On Jun. 5, 2025, the final studies from the recently shuttered National Institute of Allergy and Infectious Diseases’ (NIAID) Integrated Research Facility (IRF) at Fort Detrick reveal how oxidative stress contributes to immune cell death in Ebola virus infection.

A study published in npj Imaging sheds new light on the role of oxidative stress in Ebola virus disease (EVD). Conducted at the IRF facility at Fort Detrick—one of the few federal labs authorized to study Ebola under biosafety level 4 (BSL-4) conditions—the research provides critical new data on how reactive oxygen species (ROS) contribute to immune cell loss and disease progression.

The study, led by Venkatesh Mani and colleagues at the IRF, uses a combination of ex vivo immunohistochemistry and in vivo ROS-sensitive MRI in domestic ferrets to establish a link between oxidative tissue damage and the depletion of T and B lymphocytes in the spleen—a hallmark of severe EVD.

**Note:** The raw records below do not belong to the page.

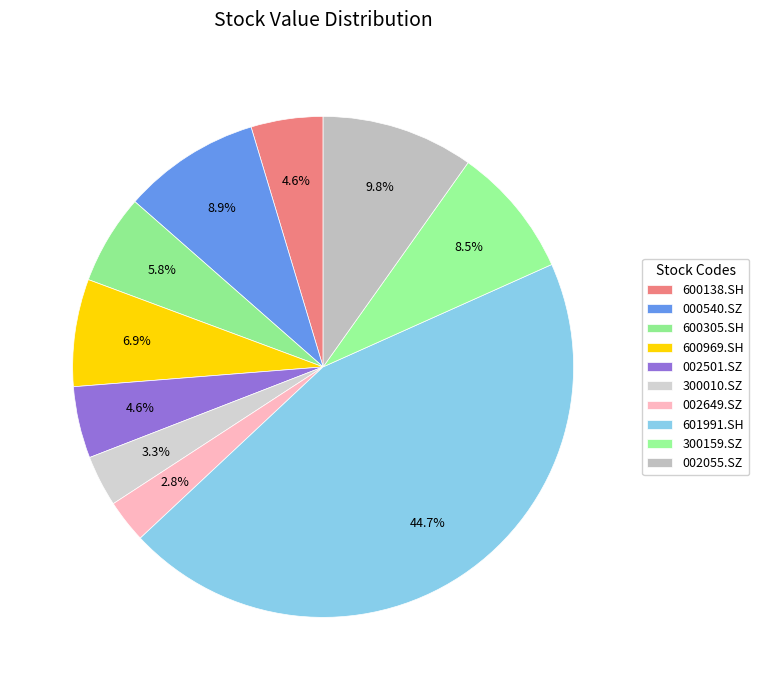

What percentage is the 600138.SH slice, to the nearest percent?

5%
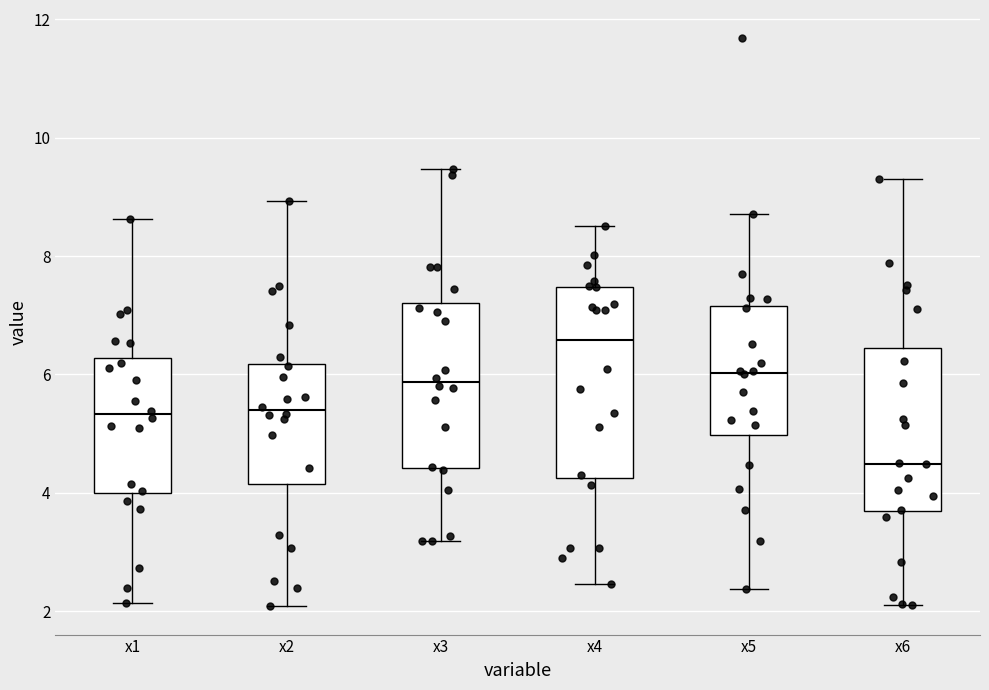

Reading left to right, transcribe this box plot: for each box, give where its median line is, the range the box spans, and where its two whiskers end, as read against the y-axis. The values are not printed on the chart, so give them approximately, as read against the axis.

x1: median 5.4, box 4.0 to 6.2, whiskers 2.2 to 8.6
x2: median 5.4, box 4.2 to 6.2, whiskers 2.0 to 9.0
x3: median 5.8, box 4.4 to 7.2, whiskers 3.2 to 9.4
x4: median 6.6, box 4.2 to 7.4, whiskers 2.4 to 8.6
x5: median 6.0, box 5.0 to 7.2, whiskers 2.4 to 8.8
x6: median 4.4, box 3.6 to 6.4, whiskers 2.0 to 9.2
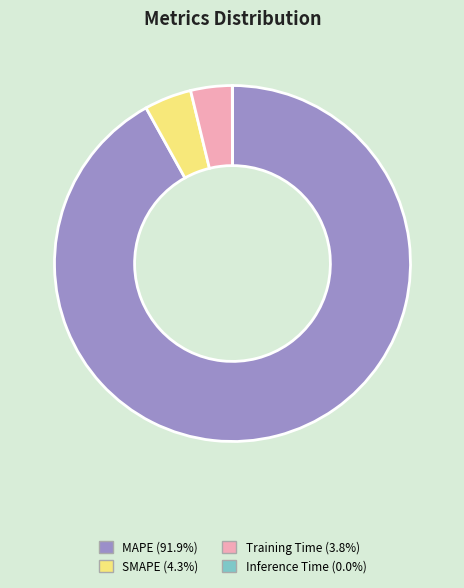

Which category has the biggest portion of the pie?

MAPE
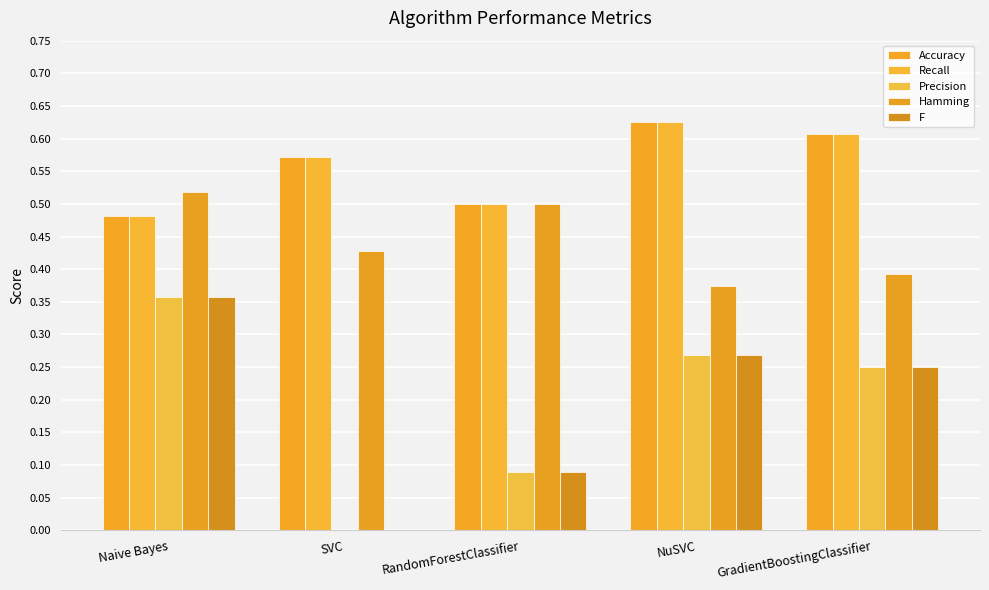

Reading left to right, transcribe all the data shown in this chart.

Accuracy: Naive Bayes=0.5	SVC=0.6	RandomForestClassifier=0.5	NuSVC=0.6	GradientBoostingClassifier=0.6
Recall: Naive Bayes=0.5	SVC=0.6	RandomForestClassifier=0.5	NuSVC=0.6	GradientBoostingClassifier=0.6
Precision: Naive Bayes=0.4	SVC=0.0	RandomForestClassifier=0.1	NuSVC=0.3	GradientBoostingClassifier=0.2
Hamming: Naive Bayes=0.5	SVC=0.4	RandomForestClassifier=0.5	NuSVC=0.4	GradientBoostingClassifier=0.4
F: Naive Bayes=0.4	SVC=0.0	RandomForestClassifier=0.1	NuSVC=0.3	GradientBoostingClassifier=0.2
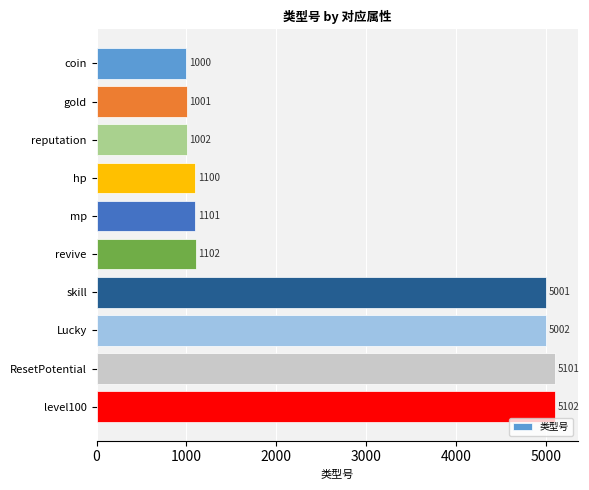

The value at Lucky is 2917. True or false?

False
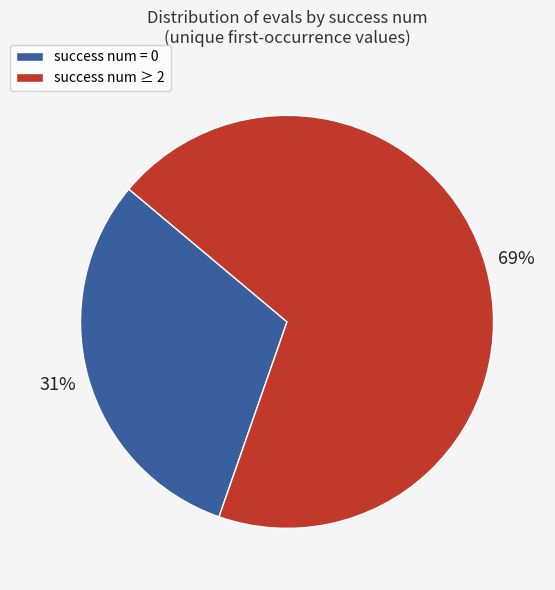

How many slices are in this pie chart?

2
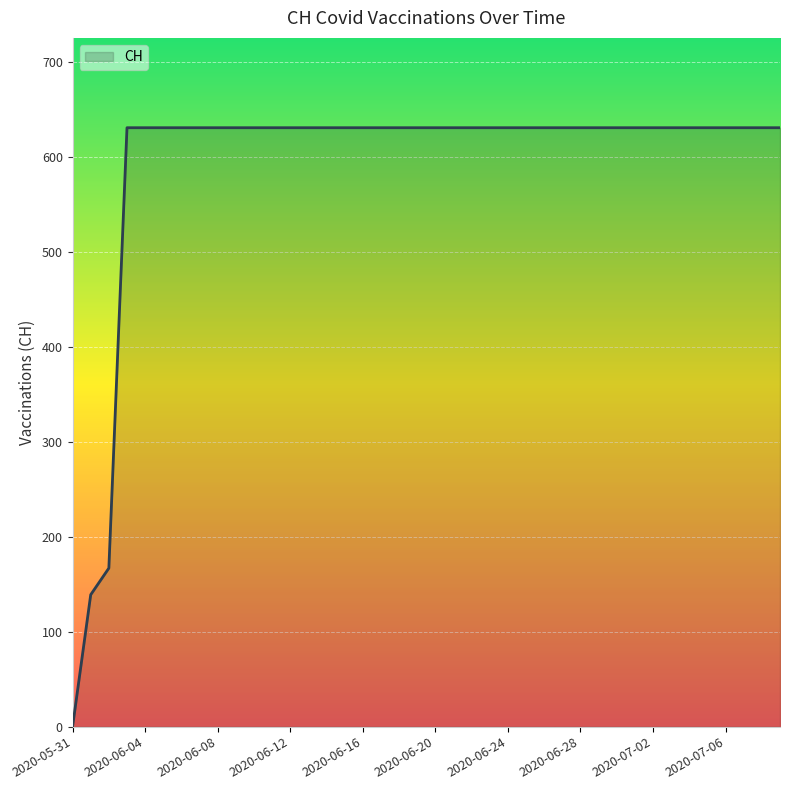

Reading right to left, what are all the values shown in this chart?

2020-07-09=631	2020-07-08=631	2020-07-07=631	2020-07-06=631	2020-07-05=631	2020-07-04=631	2020-07-03=631	2020-07-02=631	2020-07-01=631	2020-06-30=631	2020-06-29=631	2020-06-28=631	2020-06-27=631	2020-06-26=631	2020-06-25=631	2020-06-24=631	2020-06-23=631	2020-06-22=631	2020-06-21=631	2020-06-20=631	2020-06-19=631	2020-06-18=631	2020-06-17=631	2020-06-16=631	2020-06-15=631	2020-06-14=631	2020-06-13=631	2020-06-12=631	2020-06-11=631	2020-06-10=631	2020-06-09=631	2020-06-08=631	2020-06-07=631	2020-06-06=631	2020-06-05=631	2020-06-04=631	2020-06-03=631	2020-06-02=167	2020-06-01=139	2020-05-31=0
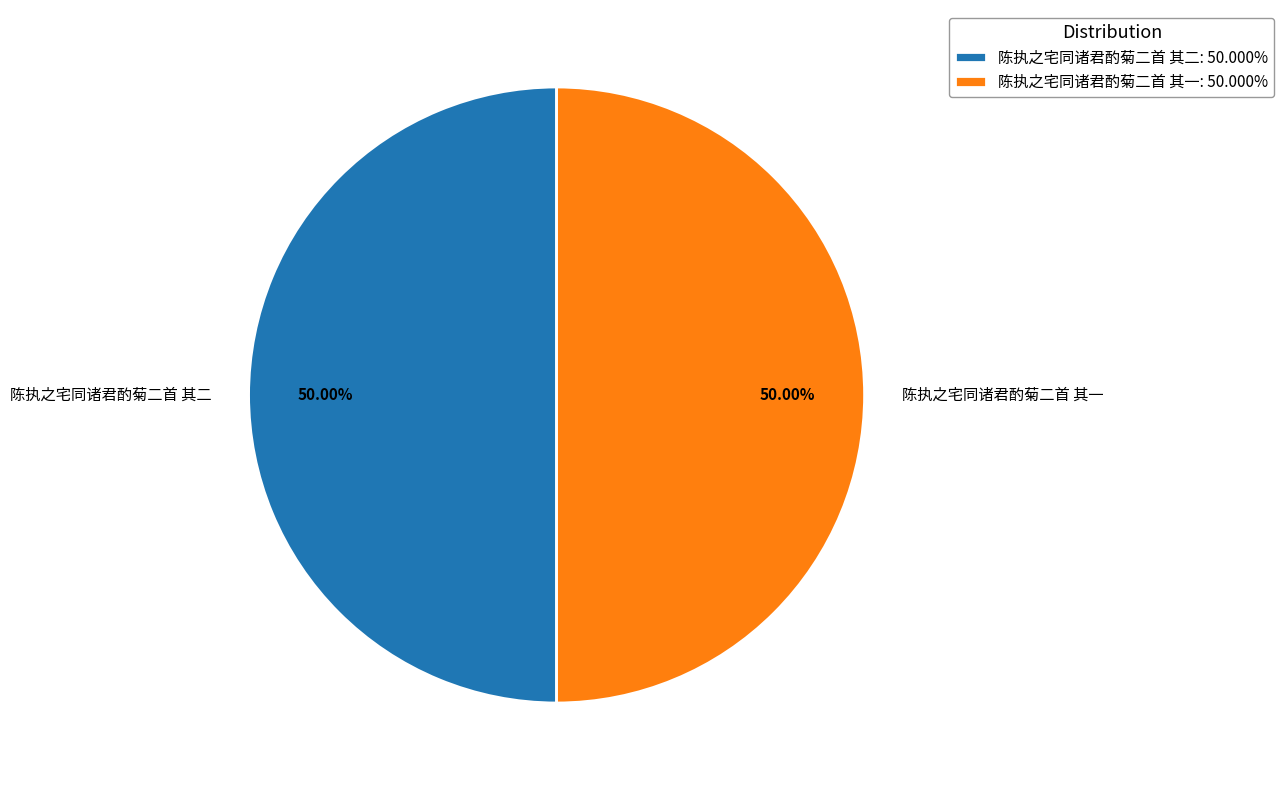

Combined, do 陈执之宅同诸君酌菊二首 其一 and 陈执之宅同诸君酌菊二首 其二 account for over 50%?

Yes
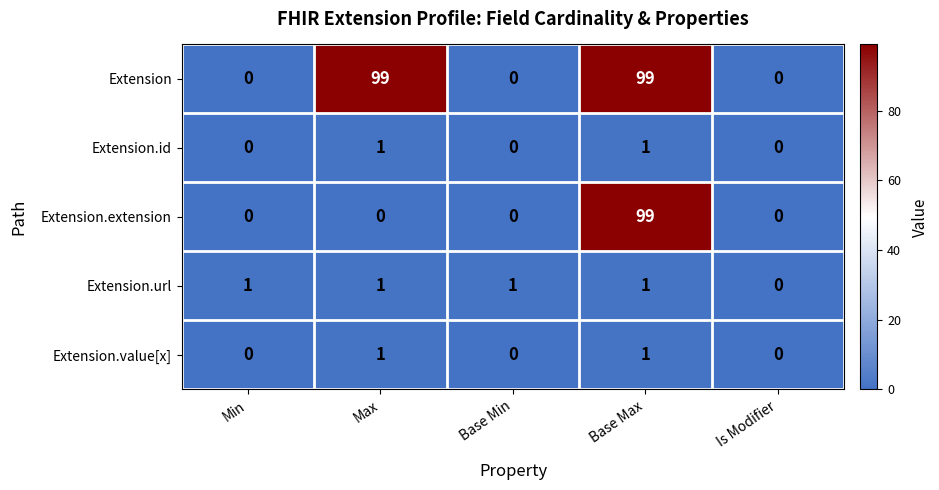

What is the maximum value shown in the chart?

99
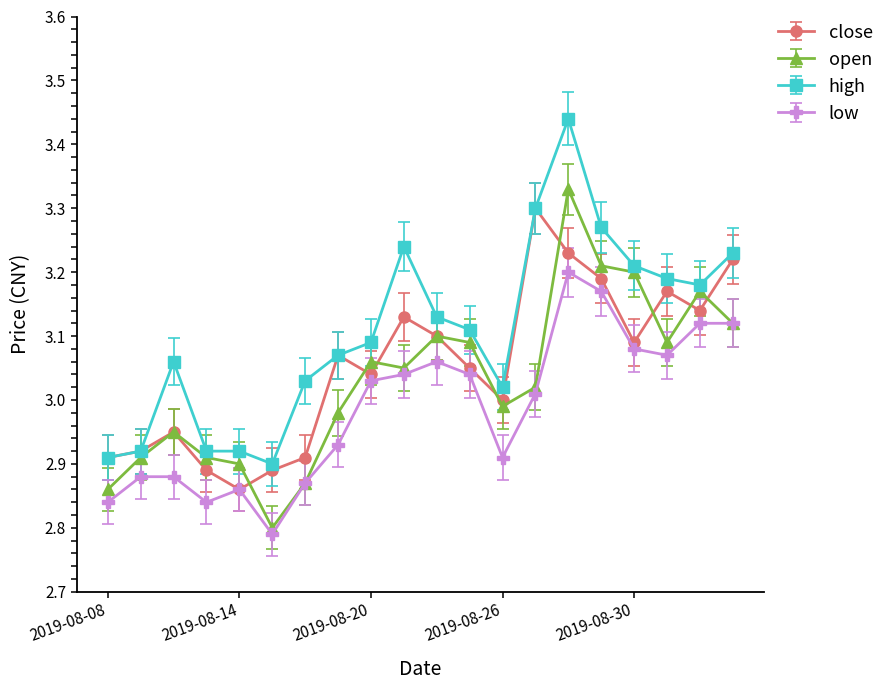

Which series has the largest total across all categories?

high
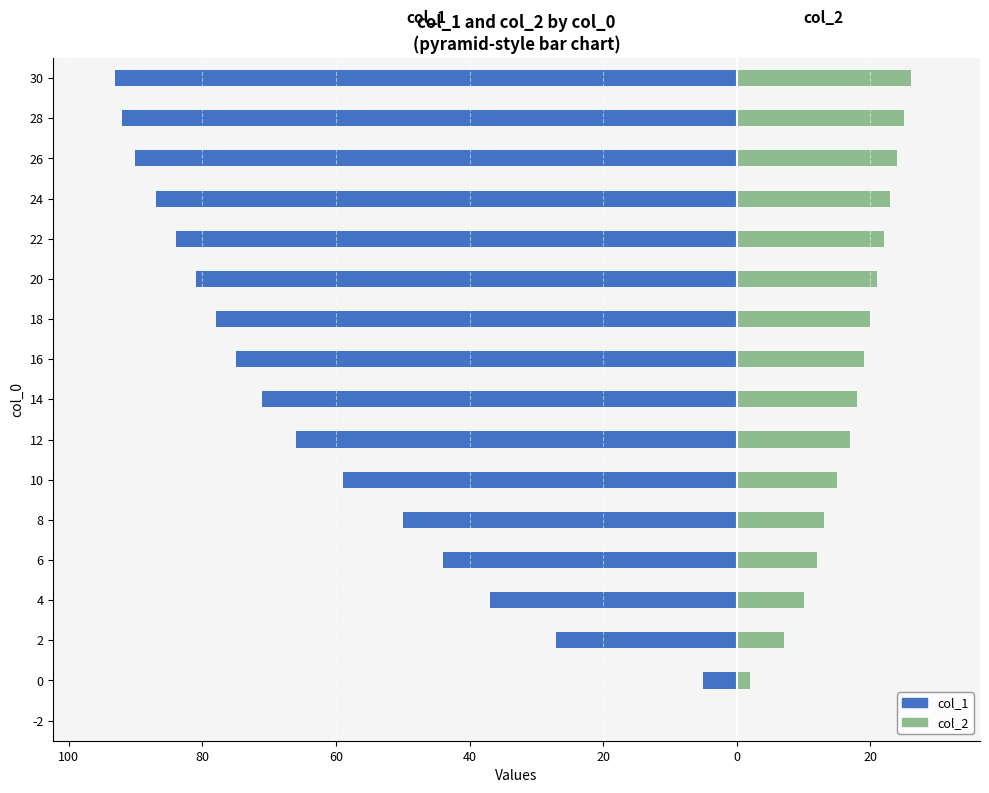

Reading left to right, what are all the values shown in this chart?

col_1: 0	-5	-27	-37	-44	-50	-59	-66	-71	-75	-78	-81	-84	-87	-90	-92	-93
col_2: 0	2	7	10	12	13	15	17	18	19	20	21	22	23	24	25	26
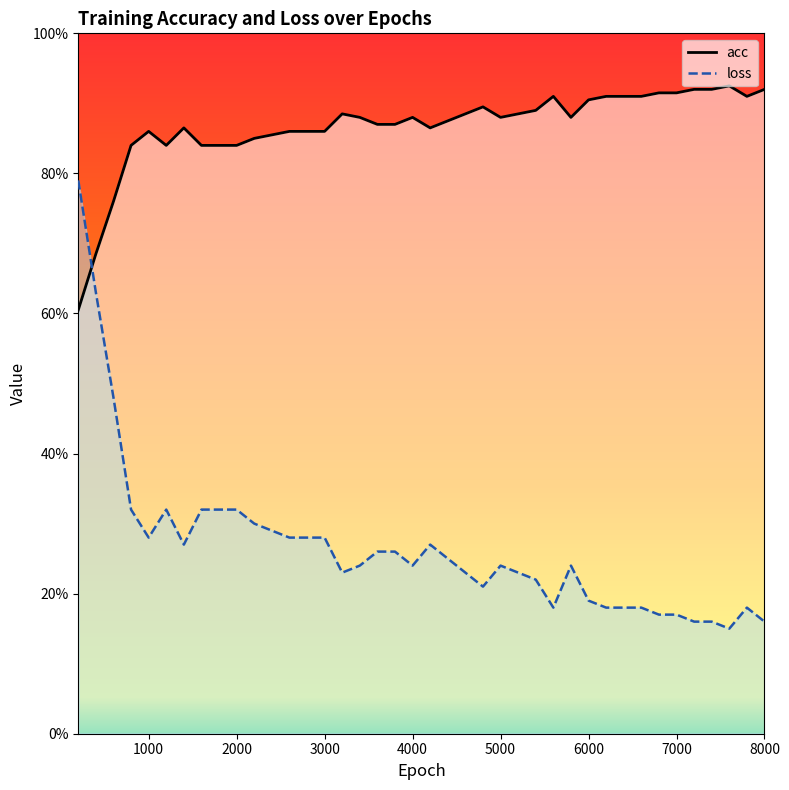

What is the total value across all series at 3200?

1.1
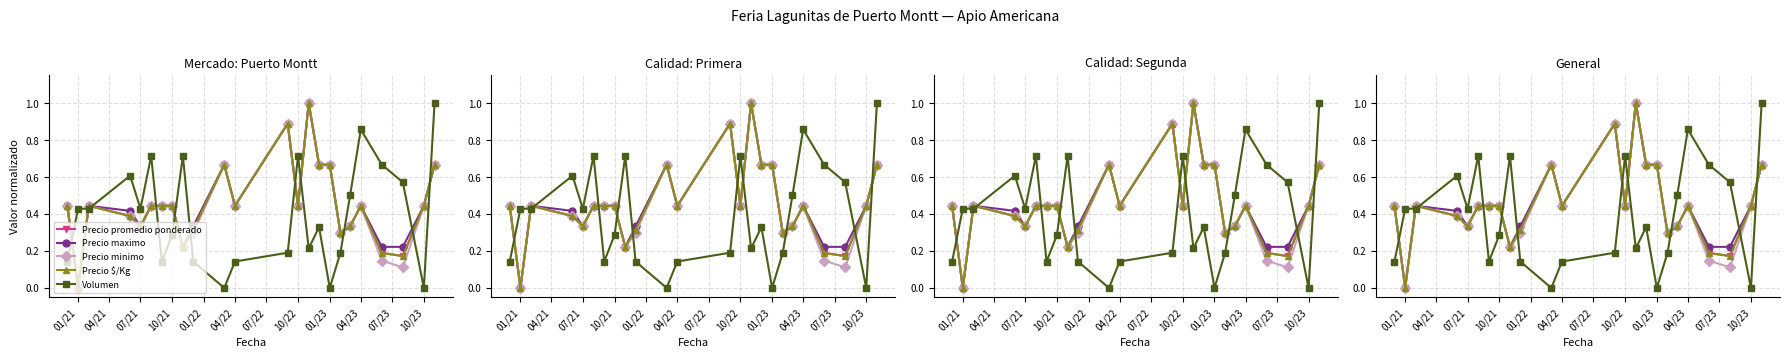

The value of Precio promedio ponderado at 12 is 1.3. True or false?

False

Researchers observed a progressive increase in ROS-related oxidative stress markers in the spleens, livers, and kidneys of Ebola-exposed ferrets. Notably, the accumulation of 4-hydroxy-2-nonenal (4-HNE) and myeloperoxidase (MPO)—biomarkers for oxidative stress—was highest in the spleen at terminal stages of the disease. MRI imaging using the Fe-PyC3A probe confirmed these findings in vivo, detecting significant ROS-related signal enhancement corresponding to disease severity.

Flow cytometry revealed a marked decline in CD4+ and CD8+ T cells in the spleens of ferrets as the disease progressed. CD4+ T cell apoptosis increased steadily, and this pattern significantly correlated with ROS-related tissue changes detected by both MRI and immunohistochemistry. B cells also showed increased apoptosis, although their absolute numbers remained stable. These findings suggest ROS may play a direct or indirect role in immune cell death during Ebola infection.

The data strongly support a role for ROS in the pathogenesis of EVD and raise new questions about whether therapies targeting oxidative stress could mitigate immune cell loss and improve outcomes. Importantly, the study’s success underscores the critical capabilities of BSL-4 facilities like the now-closed IRF in Frederick, Maryland.

Given the challenges of safely studying lethal pathogens, the use of ferrets and molecular imaging in this study provides a scalable model for future investigations. It also highlights the irreplaceable role of federal research infrastructure in preparing for and responding to biological threats.